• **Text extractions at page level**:

———

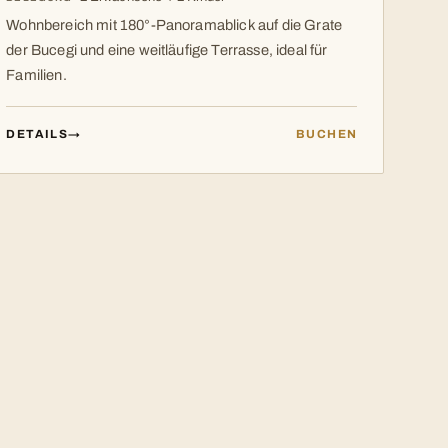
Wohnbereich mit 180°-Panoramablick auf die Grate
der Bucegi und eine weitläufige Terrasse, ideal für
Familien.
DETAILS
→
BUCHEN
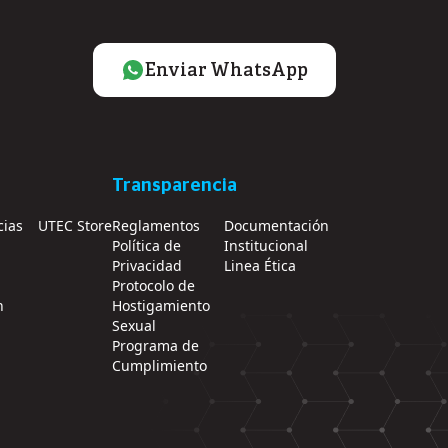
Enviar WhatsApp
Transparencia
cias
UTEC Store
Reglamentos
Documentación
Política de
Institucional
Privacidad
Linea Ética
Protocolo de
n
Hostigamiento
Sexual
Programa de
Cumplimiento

———

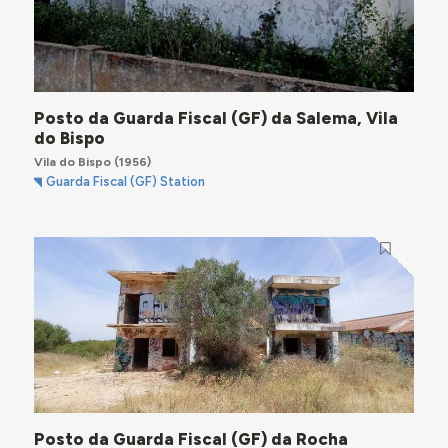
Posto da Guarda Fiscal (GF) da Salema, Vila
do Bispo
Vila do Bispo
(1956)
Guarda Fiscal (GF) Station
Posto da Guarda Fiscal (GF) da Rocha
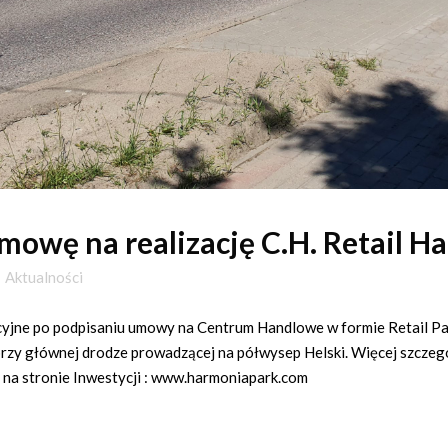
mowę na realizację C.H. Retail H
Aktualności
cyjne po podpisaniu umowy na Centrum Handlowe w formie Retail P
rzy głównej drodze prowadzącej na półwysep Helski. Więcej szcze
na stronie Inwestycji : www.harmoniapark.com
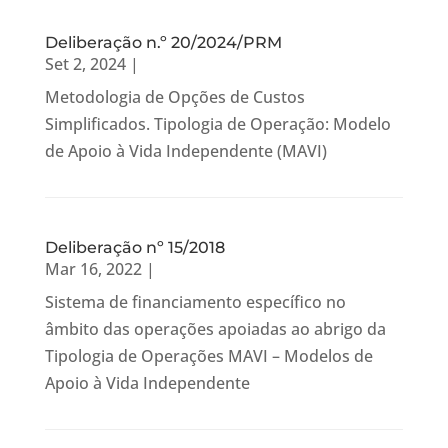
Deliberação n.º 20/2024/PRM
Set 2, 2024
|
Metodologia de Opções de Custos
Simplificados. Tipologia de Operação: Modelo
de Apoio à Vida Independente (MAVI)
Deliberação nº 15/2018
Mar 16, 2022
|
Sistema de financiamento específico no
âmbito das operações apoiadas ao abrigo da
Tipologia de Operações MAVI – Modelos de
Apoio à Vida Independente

———

• **What is required**: Output as a JSON list of strings, one per line, every line of the records from the line containing "Posto da Guarda Fiscal (GF) da Salema, Vila" through the line containing "na stronie Inwestycji : www.harmoniapark.com", both included. Leave out blank lines and the pictures.

• **Exercise solution**:
[
  "Posto da Guarda Fiscal (GF) da Salema, Vila",
  "do Bispo",
  "Vila do Bispo",
  "(1956)",
  "Guarda Fiscal (GF) Station",
  "Posto da Guarda Fiscal (GF) da Rocha",
  "mowę na realizację C.H. Retail H",
  "Aktualności",
  "cyjne po podpisaniu umowy na Centrum Handlowe w formie Retail P",
  "rzy głównej drodze prowadzącej na półwysep Helski. Więcej szcze",
  "na stronie Inwestycji : www.harmoniapark.com"
]